Ley de Seguridad Interior; una advertencia del dinosaurio priista

Ley de Seguridad Interior; una advertencia del dinosaurio priista

  • Militarización y violencia que no ofrecen seguridad, sino miedo

Otra vez el PRI, como brazo político hegemónico del neoliberalismo, diseña una ley que insiste en volver a México un campo de guerra.

Desde 2006 comenzó la llamada guerra contra el narco que ha tenido terribles consecuencias sociales: 55 homicidios diarios en promedio, más de 120 mil desaparecidos, aumento del delito de secuestro, extorsión y una sensación generalizada de inseguridad que colocó a nuestro país como uno de los más violentos del mundo.

Al mismo tiempo se supo de graves casos de violaciones a los derechos humanos por parte de las fuerzas armadas. Quizá uno de los casos más emblemáticos sea el de los 43 normalistas de Ayotzinapa, pero tampoco olvidamos los casos de Apatzingán, Tanhuato, Tlatlaya, Nochixtlán, etc.

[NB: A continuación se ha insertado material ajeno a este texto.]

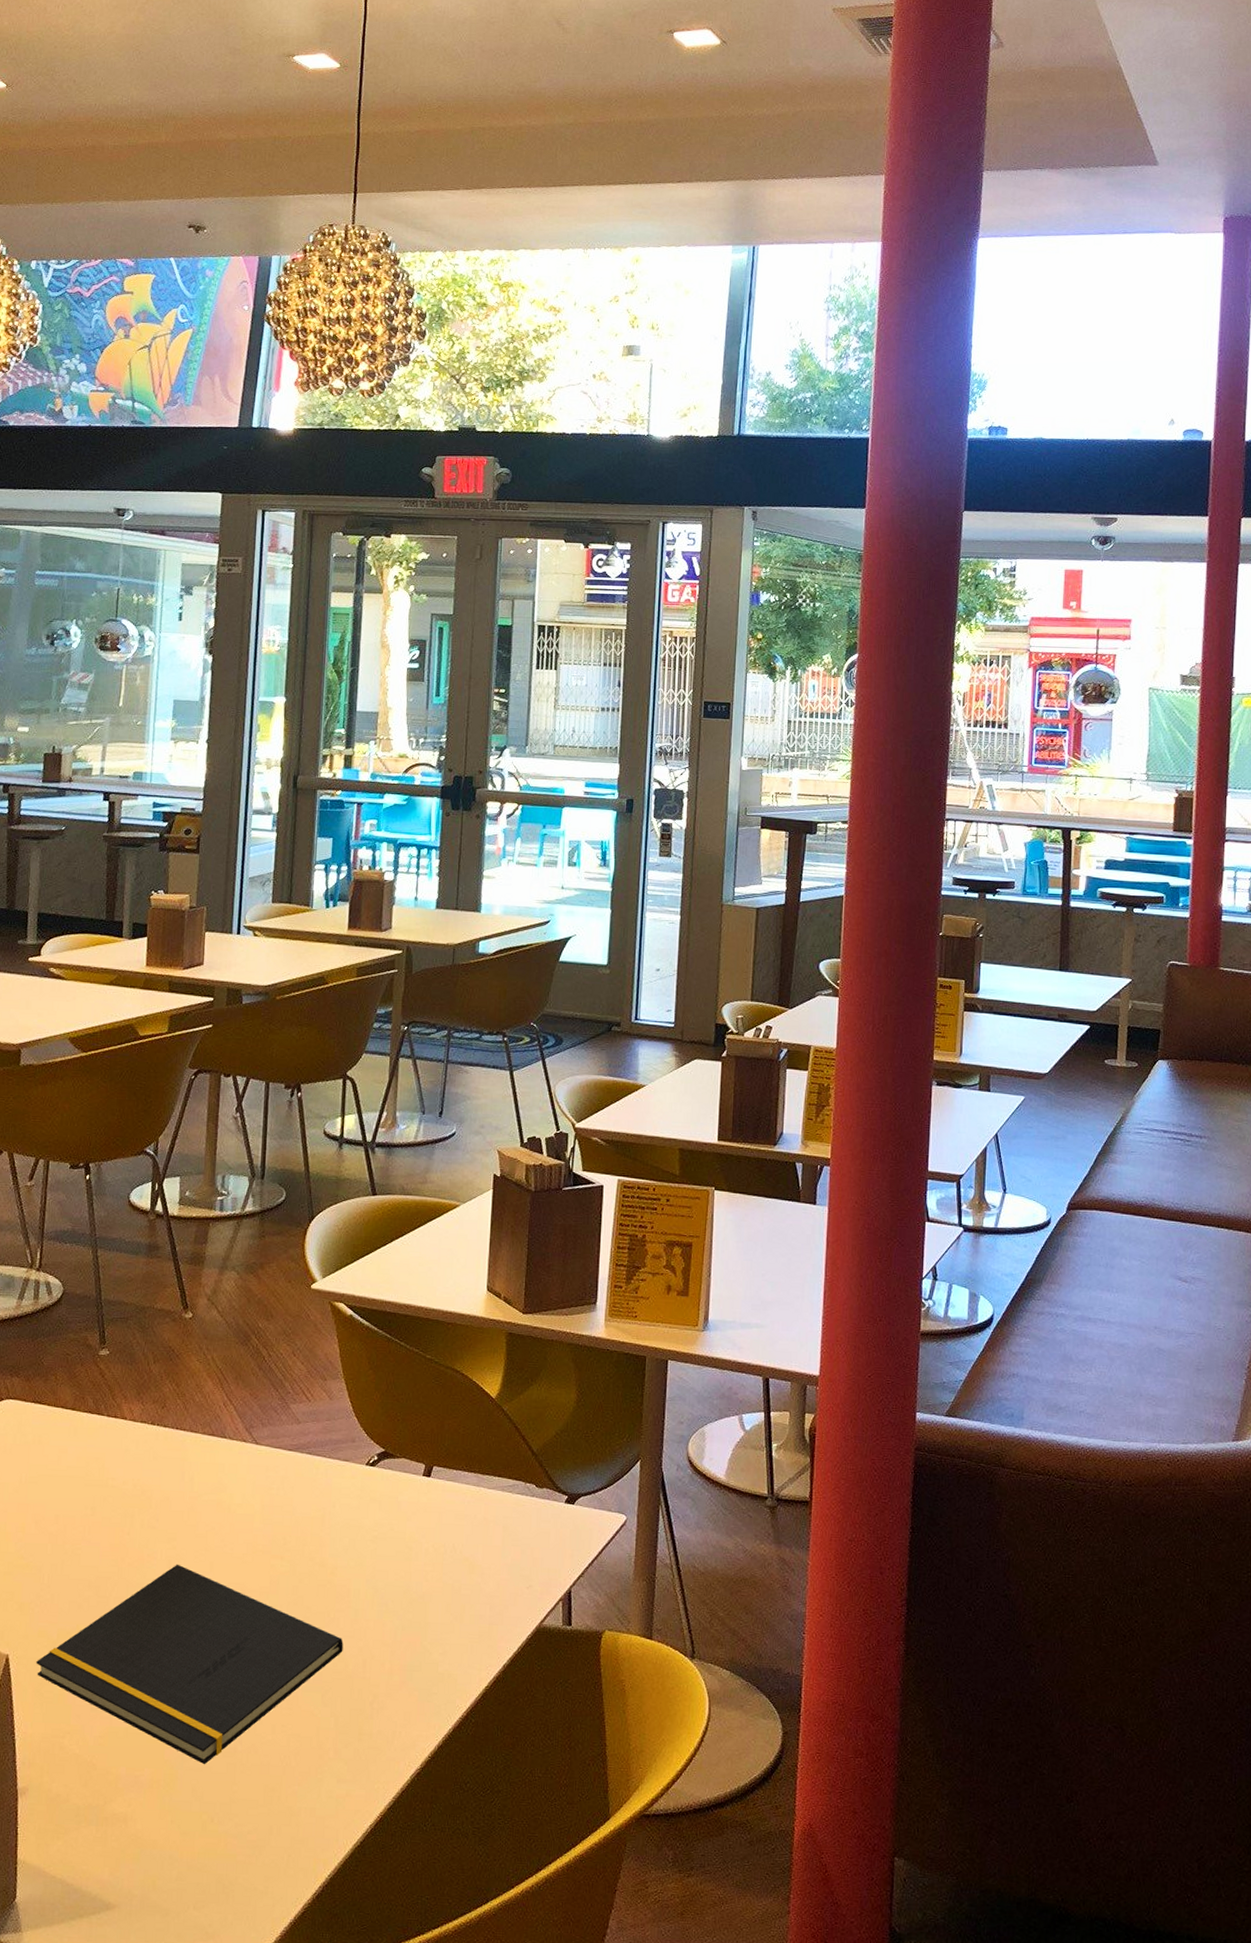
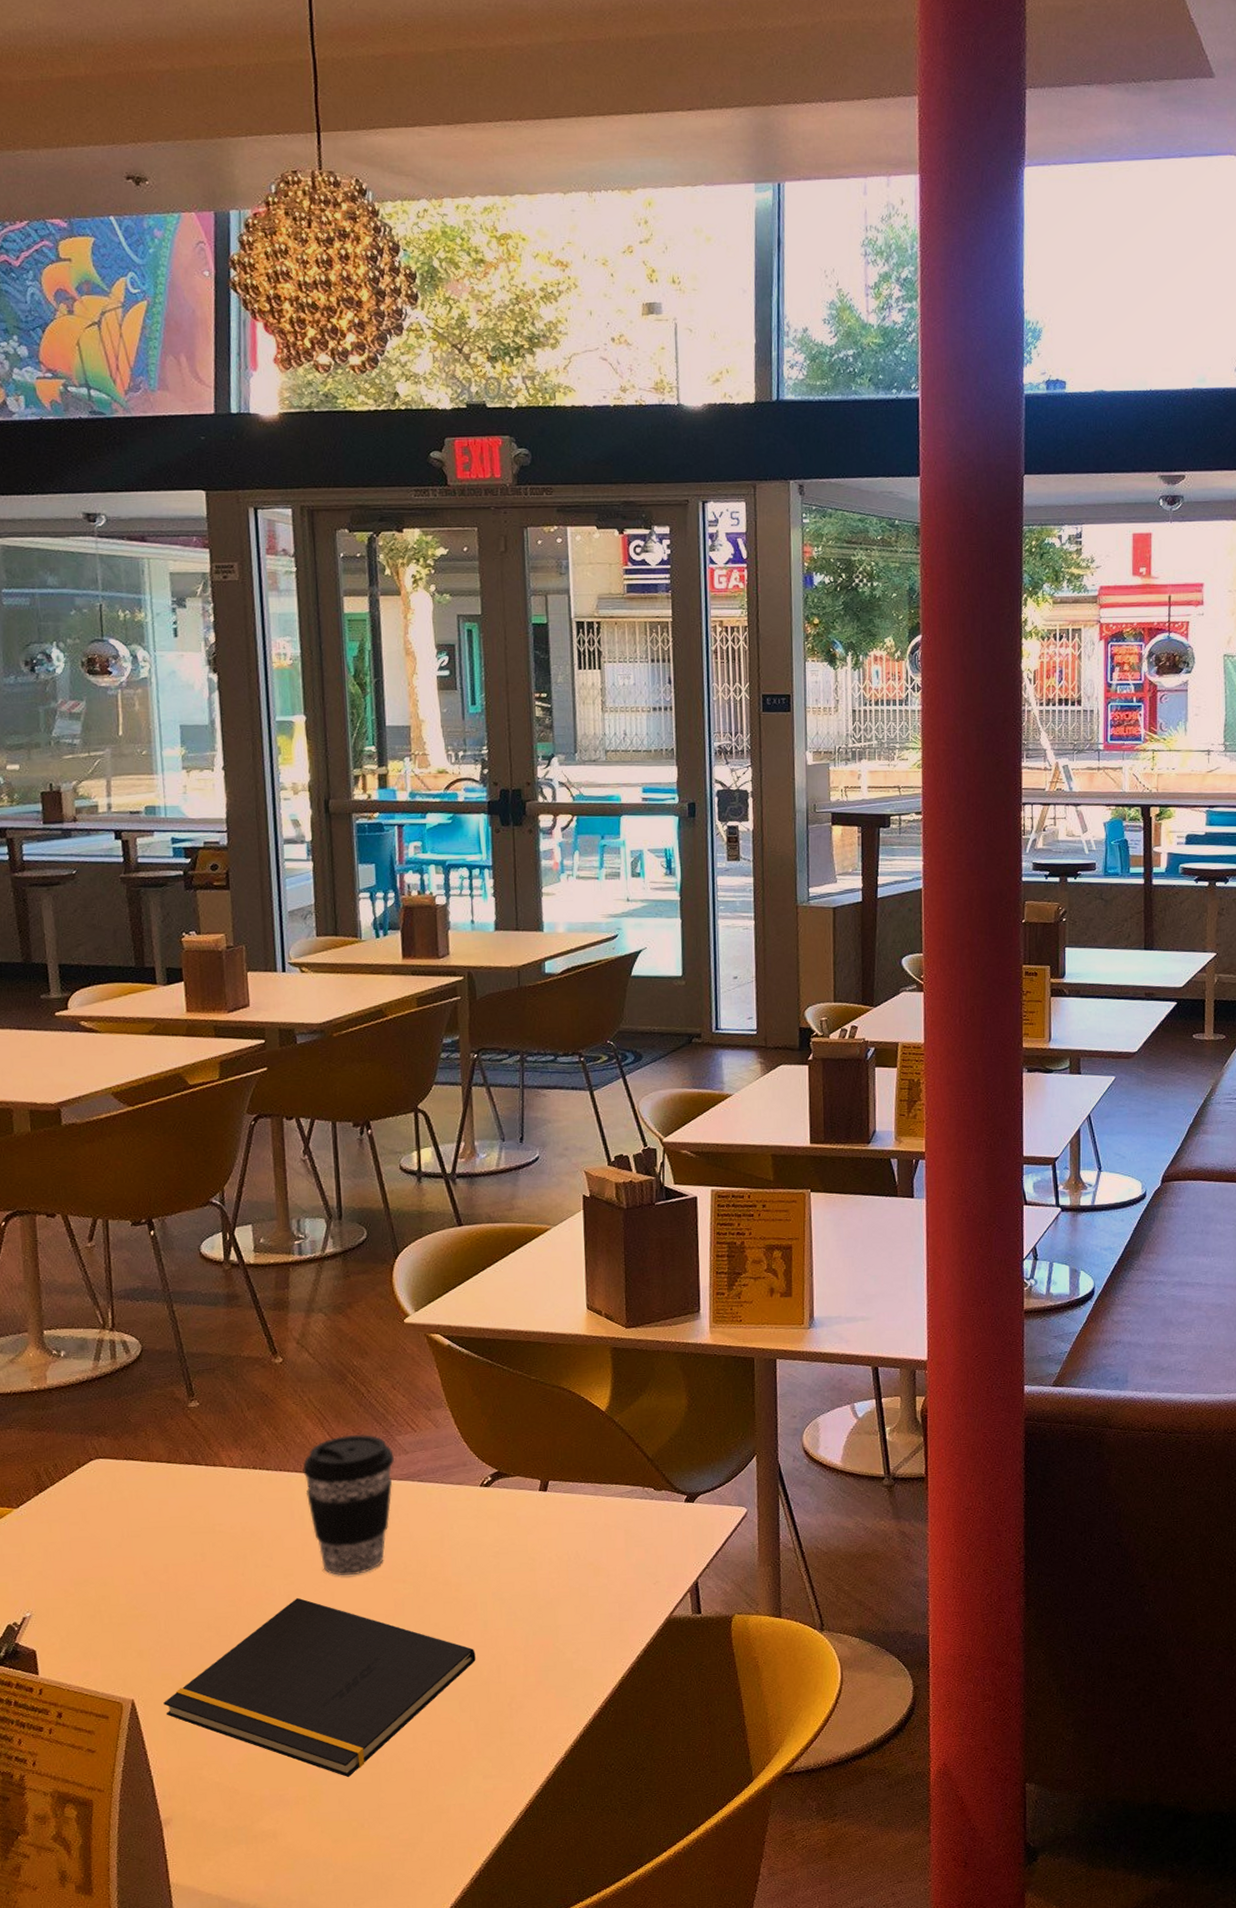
coffee cup: none [198,1398,286,1546] -> present [302,1434,394,1576]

La impunidad sistemática que ha operado para proteger a los responsables de estos crímenes de Estado, nos advierte del peligro que corre la población mexicana a manos de un gobierno autoritario, represivo e intolerante a la crítica, cuando se otorgan facultades policíacas a cuerpos militares.

El mensaje de la ley en comento es claro: la fracasada estrategia de seguridad seguirá adelante, los militares no regresarán a los cuarteles, el poder estará cada vez más centralizado (recordemos que la Secretaría de Gobernación “absorbió” las facultades de la desaparecida Secretaría de Seguridad Pública), la violencia en las calles seguirá creciendo.

Quizá no se equivocaba la senadora Layda Sansores del Partido del Trabajo cuando llamó fascista a Miguel Ángel Osorio Chong, secretario de gobernación, al señalar los saldos rojos de esta reprobable estrategia. ¿Será coincidencia que México sea uno de los países más peligroso para ejercer el periodismo? ¿Es coincidencia la profunda corrupción, la sistemática represión de expresiones políticas opositoras? No lo creo.

Es justo en el cierre del sexenio de Peña Nieto que se deja ver el verdadero rostro del dinosaurio priista: la colusión entre el ejecutivo, el legislativo y judicial, así como entre los diversos partidos políticos y aspirante “independientes”, dan muestra de que México dista mucho de ser una auténtica democracia.

Baste recordar los horribles crímenes que el priismo, haciendo uso de las fuerzas armadas, cometió contra el mismo pueblo que paga sus lujosas vidas: Tlatelolco 68, Cananea, ‘El Halconazo’, Aguas Blancas, Acteal y un lastimoso etcétera.

En manos de la sociedad está la posibilidad de cambio. El sentimiento de unidad que tenemos como nación independiente es el motor de lucha contra el mal gobierno. Sabemos y podemos hacer verdadera política y no negocios. Conocemos la realidad que se vive en las calles y hemos de construir un país más justo para que nosotros y nuestras familias podamos vivir en paz.

Las balas nunca serán la respuesta correcta. La violencia nunca traerá paz. Sólo la razón, el diálogo y los acuerdos son nuestra esperanza. En Morena abrazamos las causas justas e impulsamos una visión de paz y justicia diferente; real. 2018 será el año en que demostremos con hechos que tenemos palabra.